> [TRY IT] Your answer should consist of the lines in the following data that contain "DAYS".

Collection entries
§

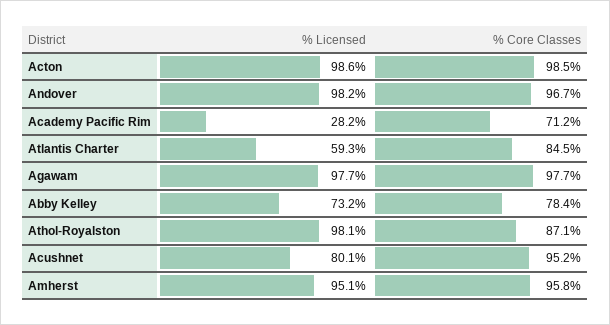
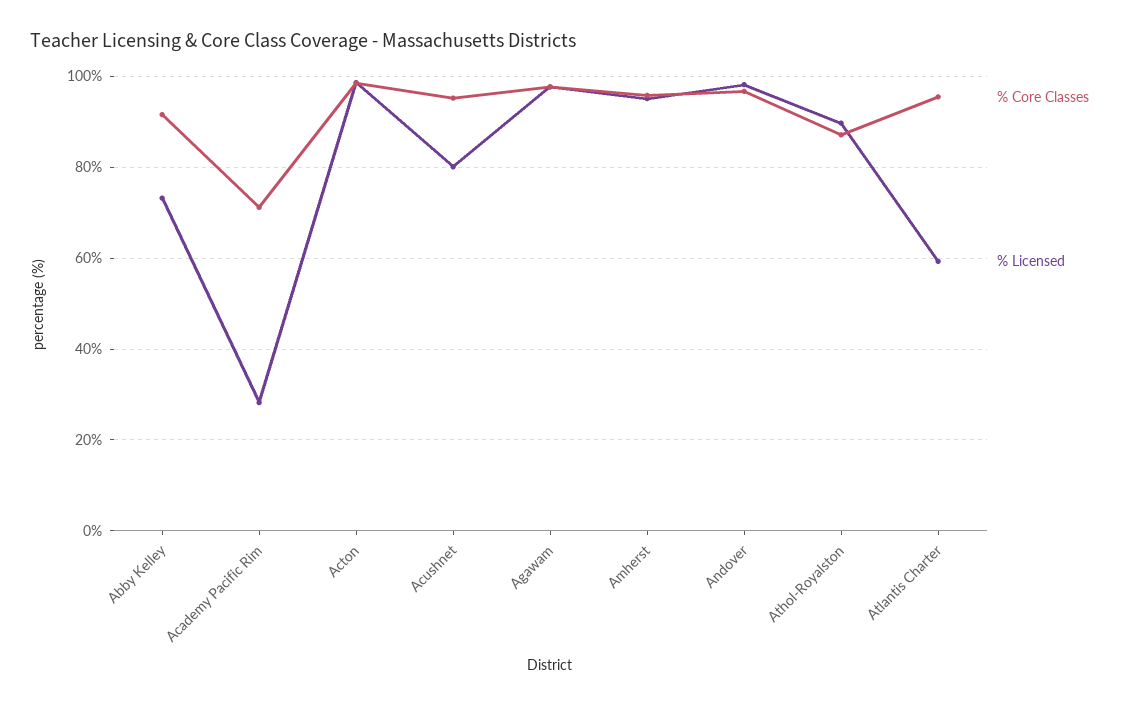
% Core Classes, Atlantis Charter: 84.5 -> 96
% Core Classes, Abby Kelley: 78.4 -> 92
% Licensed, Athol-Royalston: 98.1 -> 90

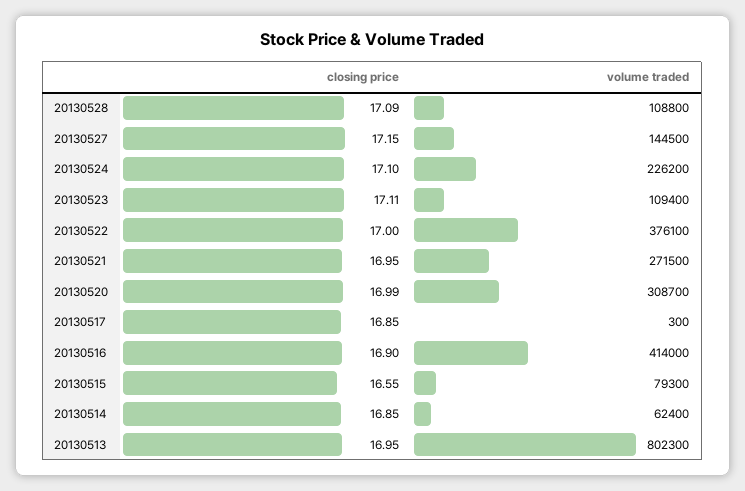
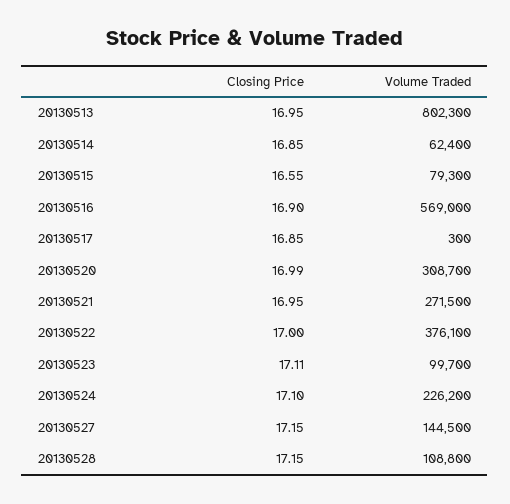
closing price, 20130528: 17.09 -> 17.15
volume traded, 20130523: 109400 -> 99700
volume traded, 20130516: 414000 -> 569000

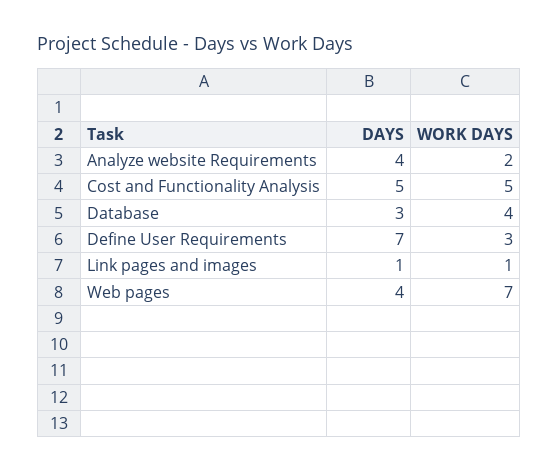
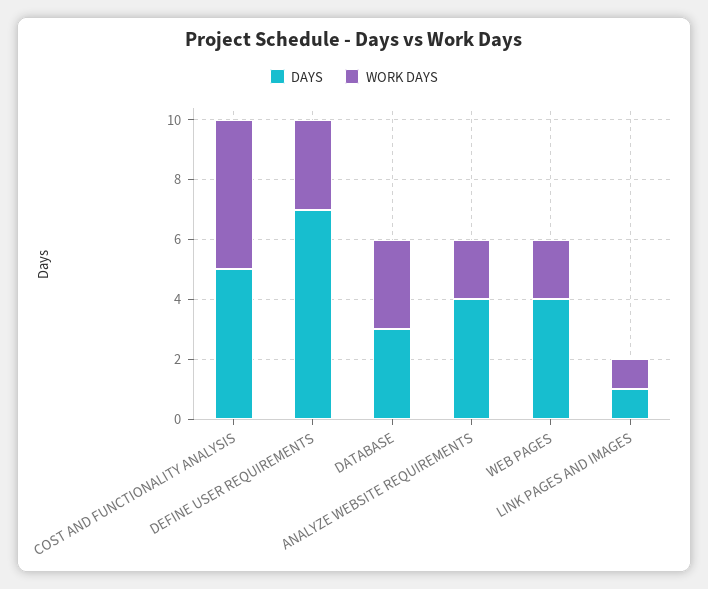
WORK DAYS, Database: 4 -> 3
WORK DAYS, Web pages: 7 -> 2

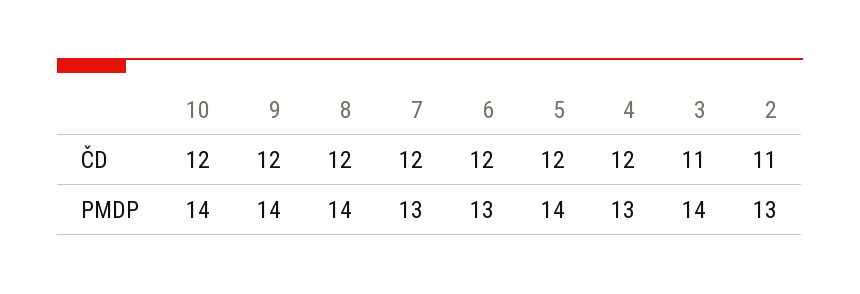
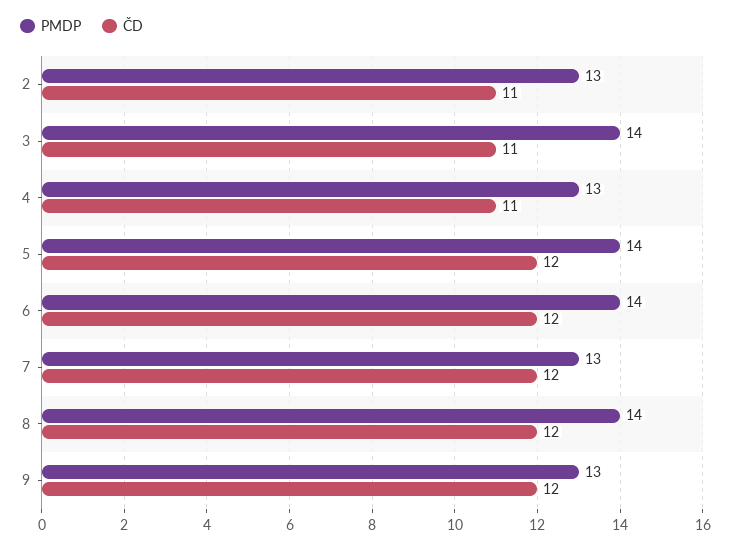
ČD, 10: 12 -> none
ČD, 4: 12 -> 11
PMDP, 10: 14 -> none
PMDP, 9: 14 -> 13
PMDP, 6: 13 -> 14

§

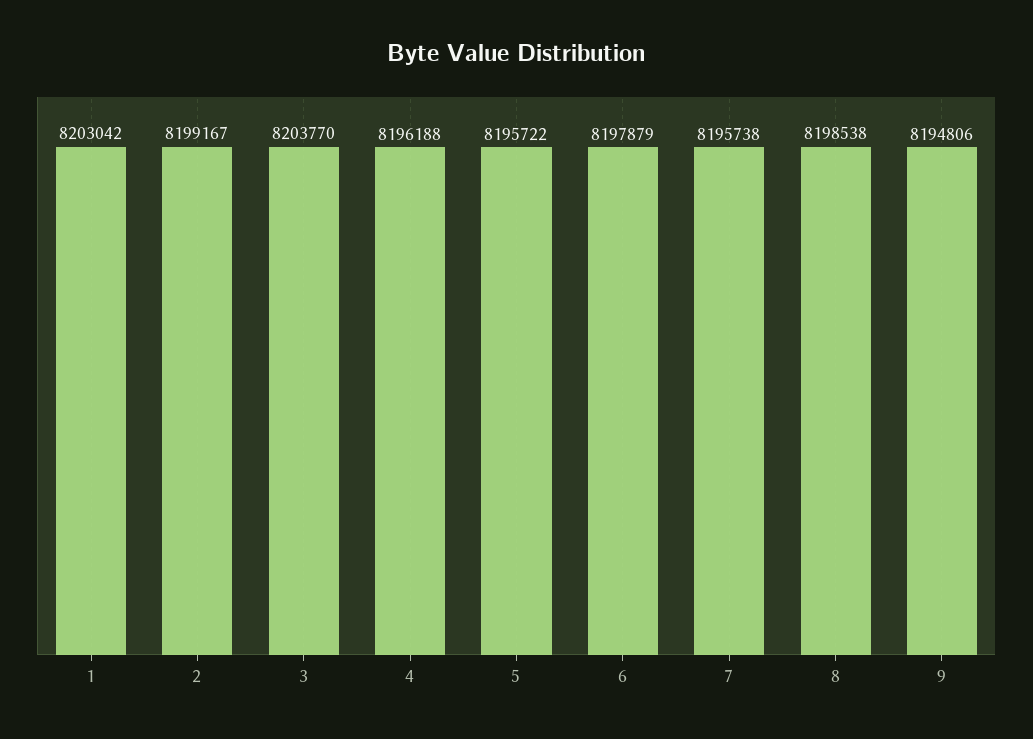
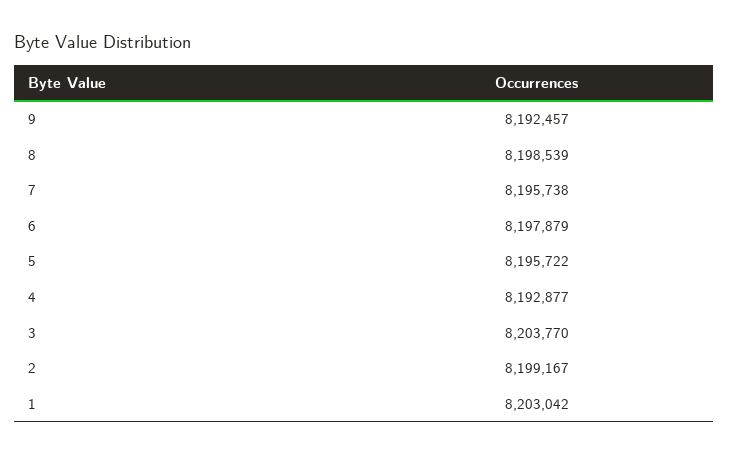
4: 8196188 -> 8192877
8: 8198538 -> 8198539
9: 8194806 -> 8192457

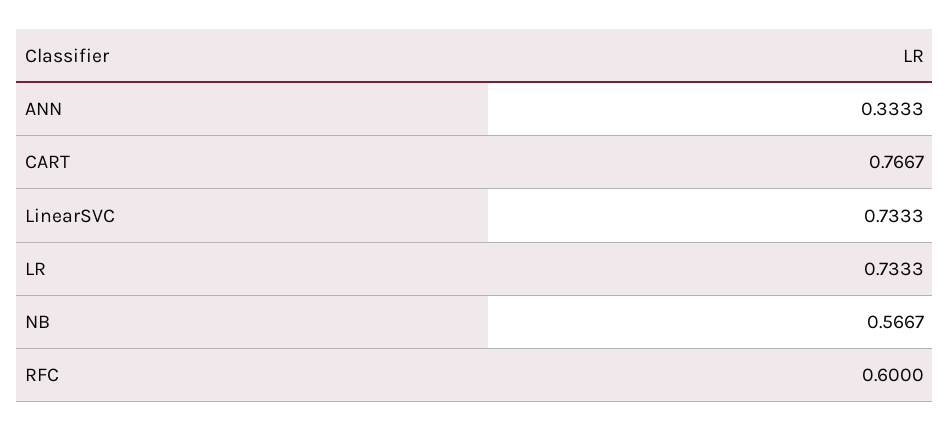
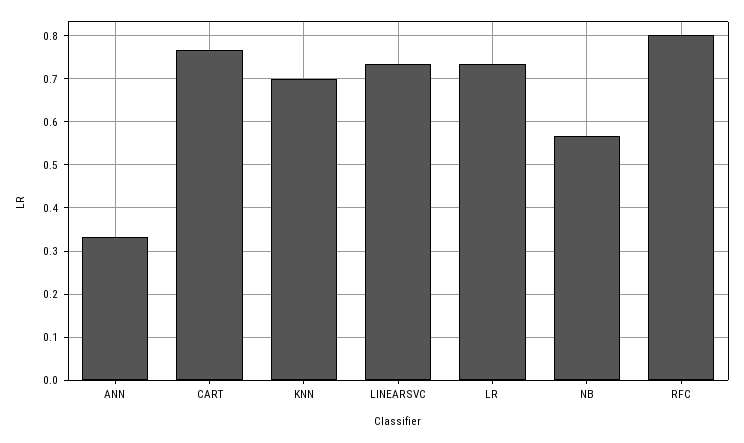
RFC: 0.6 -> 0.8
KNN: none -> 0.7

§

> [ANSWER TO THIS EXERCISE]
WORK DAYS, Database: 4 -> 3
WORK DAYS, Web pages: 7 -> 2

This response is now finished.